Une Due Diligence sous stéroïdes

Une fois la cible identifiée, l’IA change radicalement la phase de Due Diligence (l’audit préalable). Là où une armée d’auditeurs mettait des semaines à éplucher des « Data Rooms » virtuelles remplies de contrats PDF et de tableurs Excel, les LLM (Large Language Models) peuvent désormais ingérer, structurer et analyser ces documents en quelques heures.

Selon des rapports récents du secteur, l’utilisation de l’IA générative permettrait de réduire le temps de due diligence jusqu’à 70 %. Mais au-delà de la vitesse, c’est la profondeur d’analyse qui impressionne. Les algorithmes peuvent scanner le sentiment des clients sur les réseaux sociaux, vérifier la conformité de milliers de contrats juridiques ou détecter des anomalies comptables invisibles à l’œil nu. Le « gut feeling » (l’instinct) de l’investisseur est désormais validé — ou contredit — par la data brute.

Au-delà du rachat : l’IA comme architecte de la valeur

C’est ici que la mutation est la plus profonde. Historiquement, les fonds créaient de la valeur via l’ingénierie financière (LBO, restructuration de la dette).

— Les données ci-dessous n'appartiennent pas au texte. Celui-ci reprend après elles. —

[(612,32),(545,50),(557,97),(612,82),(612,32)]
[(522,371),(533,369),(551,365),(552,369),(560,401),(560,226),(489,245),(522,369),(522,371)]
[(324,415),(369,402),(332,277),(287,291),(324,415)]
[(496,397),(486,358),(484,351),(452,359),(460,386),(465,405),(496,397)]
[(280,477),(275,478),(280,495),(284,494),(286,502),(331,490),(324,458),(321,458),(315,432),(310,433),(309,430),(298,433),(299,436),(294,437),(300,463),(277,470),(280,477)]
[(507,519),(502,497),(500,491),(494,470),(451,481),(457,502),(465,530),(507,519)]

Aujourd’hui, l’IA devient le levier opérationnel majeur pour booster la rentabilité des entreprises en portefeuille.

Les fonds ne se contentent plus de donner de l’argent ; ils arrivent avec un « playbook » technologique. EQT, encore eux, dispose d’une unité dédiée, Motherbrain Labs, qui agit comme un cabinet de conseil interne pour aider ses participations à implémenter l’IA. L’objectif ? Optimiser les achats, automatiser le back-office ou dynamiser les ventes.

Selon une analyse d’EY, l’IA s’impose comme le « troisième levier de création de valeur », aux côtés de l’excellence opérationnelle classique et de l’ingénierie financière. Pour une entreprise industrielle rachetée par un fonds, cela peut signifier l’implémentation immédiate de maintenance prédictive pour réduire les coûts, augmentant mécaniquement l’EBITDA et donc, le prix de revente futur.

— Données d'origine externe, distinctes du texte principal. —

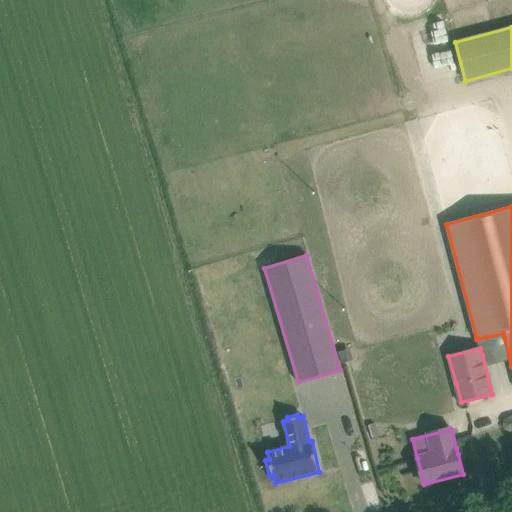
All buildings are outlined.
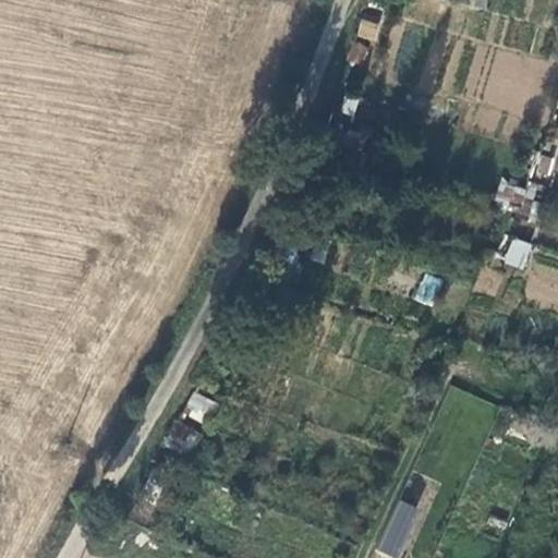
[(531,213),(533,187),(498,184),(496,209),(531,213)]
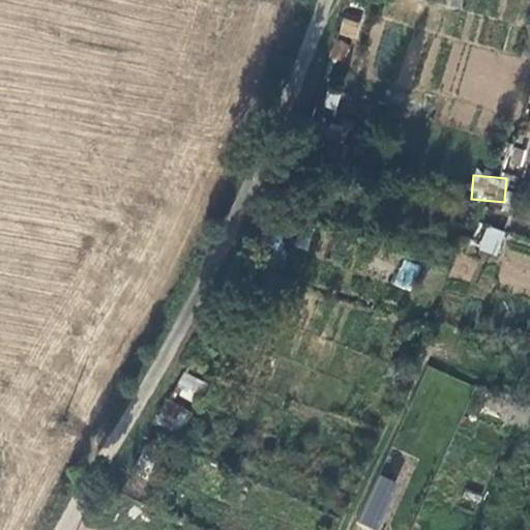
[(495,256),(505,233),(487,225),(477,247),(495,256)]
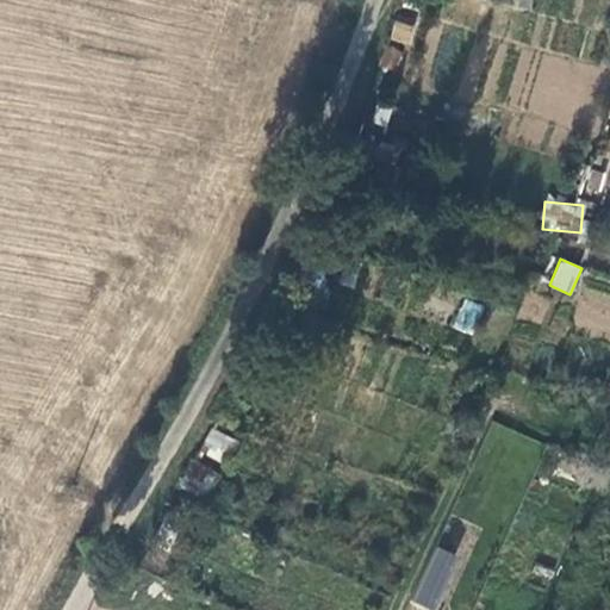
[(454,328),(472,332),(480,305),(462,299),(454,328)]
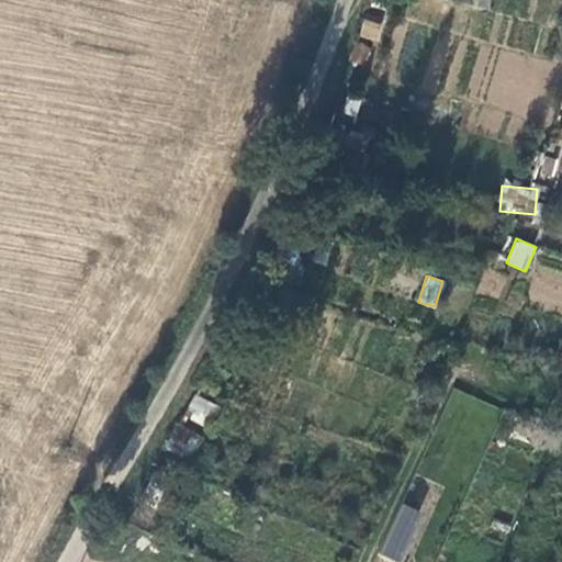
[(194,394),(183,417),(205,427),(216,404),(194,394)]
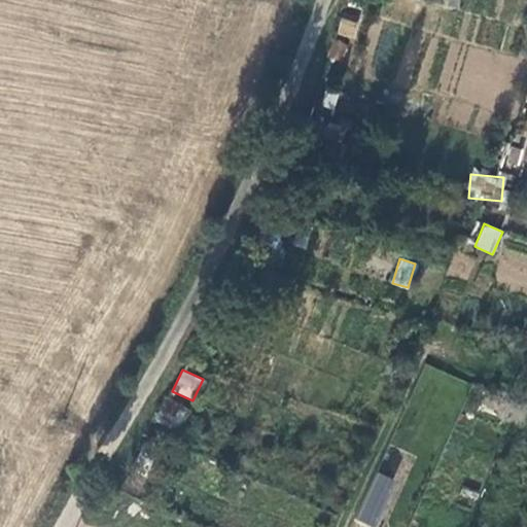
[(166,397),(155,418),(178,430),(189,410),(166,397)]
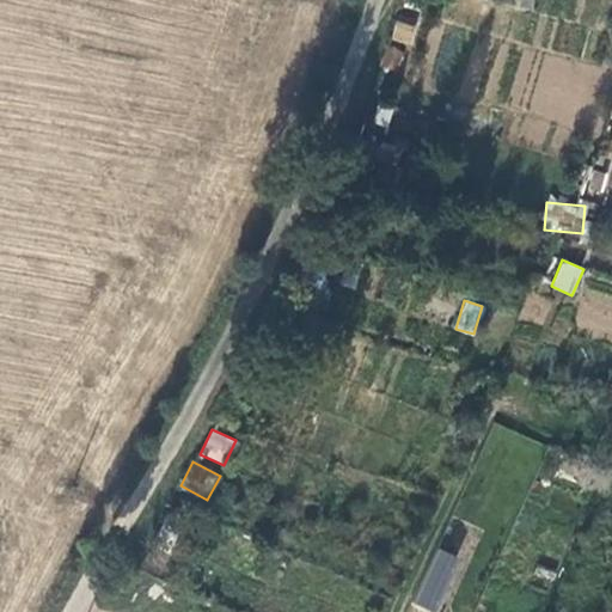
[(433,611),(457,557),(436,549),(414,603),(433,611)]
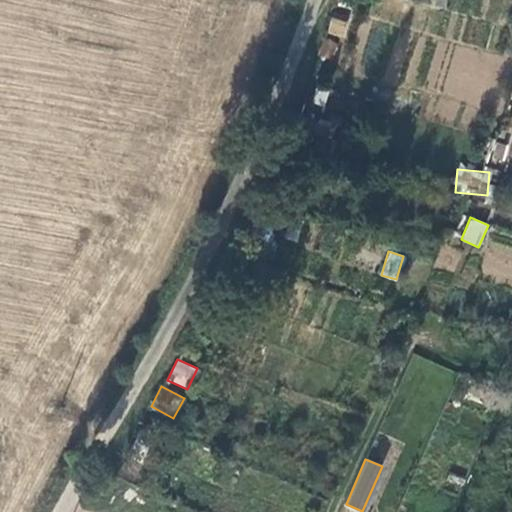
All buildings are outlined.
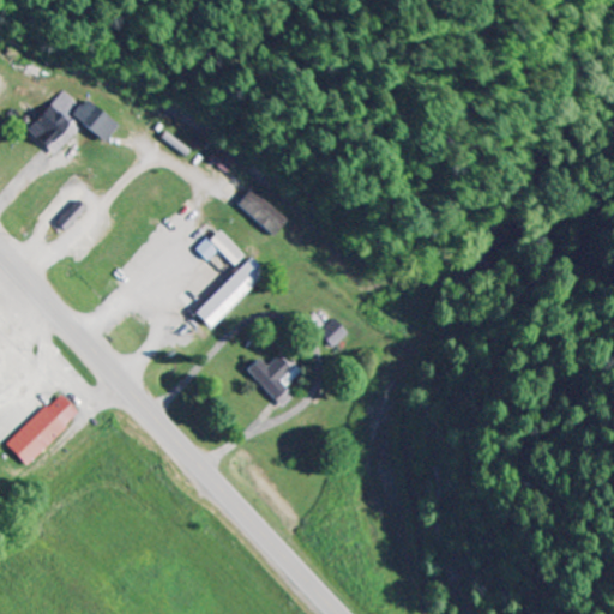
[(82,127),(101,145),(116,128),(88,102),(82,108),(65,91),(26,132),(54,158),(82,127)]
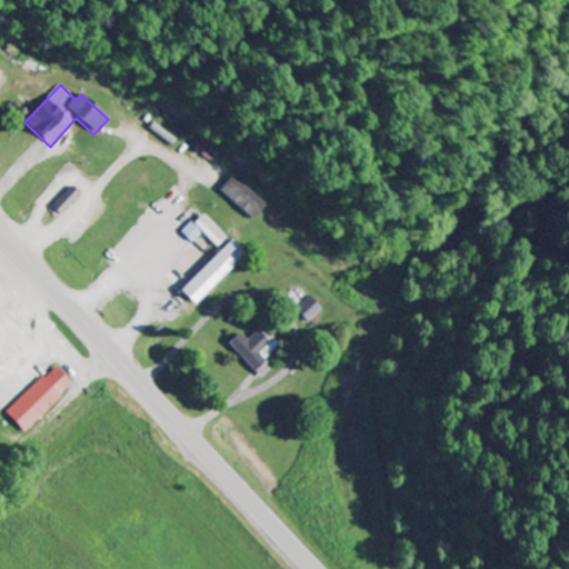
[(220,192),(252,221),(267,206),(233,177),(220,192)]
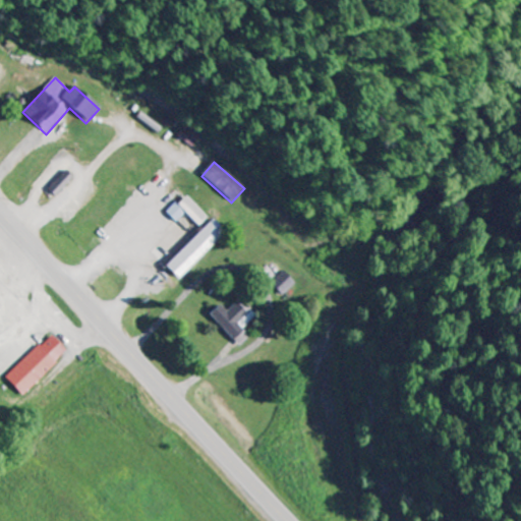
[(185,215),(197,228),(208,219),(186,195),(166,214),(175,224),(185,215)]
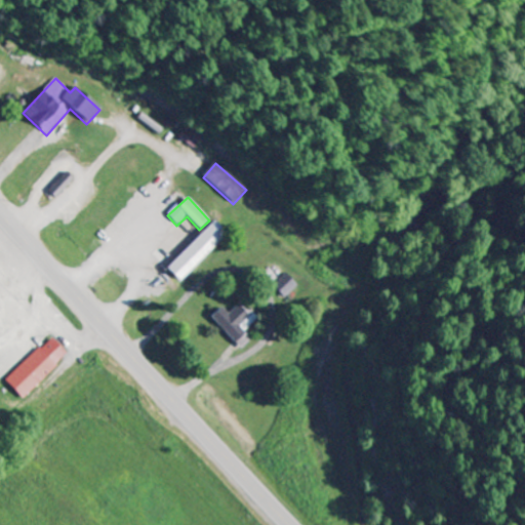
[(176,283),(226,237),(213,223),(164,270),(176,283)]
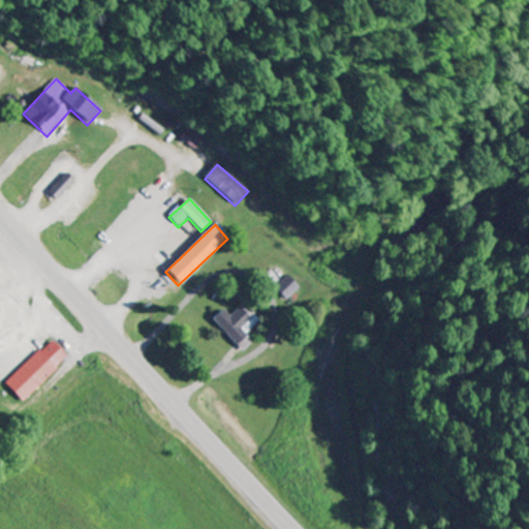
[(274,289),(285,302),(299,288),(287,276),(274,289)]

Le nouvel investisseur : mi-banquier, mi-data scientist

Cette révolution technologique force une mutation RH brutale. Le profil classique du junior en Private Equity — expert en modélisation Excel et formatage de présentations PowerPoint — est menacé. Si une IA peut générer une note d’investissement et un modèle financier en trois clics, quelle est la valeur ajoutée de l’analyste ?

Les fonds recrutent désormais massivement des Data Scientists et des ingénieurs en Machine Learning, non pas pour leurs startups, mais pour leurs propres équipes d’investissement. Le métier glisse d’une expertise purement financière vers une capacité à interpréter la donnée. Comme le soulignait un partenaire de Jolt Capital : « Je ne veux pas qu’un junior filtre mes deals », préférant laisser cette tâche ingrate mais cruciale à un algorithme infatigable.

L’avis de Just Tech

Si l’IA promet une efficacité redoutable, elle soulève une question existentielle pour l’industrie du Private Equity : le risque de l’uniformisation. Si tous les fonds utilisent les mêmes algorithmes, entraînés sur les mêmes bases de données publiques pour sourcer les mêmes « pépites », où se trouvera l’avantage concurrentiel (l’Alpha) ? Le danger est de voir une commoditisation de la détection de deals, où la technologie dicte la cible. Le véritable gagnant de demain ne sera peut-être pas celui qui a la meilleure IA, mais celui qui aura l’audace humaine de parier sur ce que l’algorithme n’a pas vu venir : l’exception, l’anomalie, l’humain.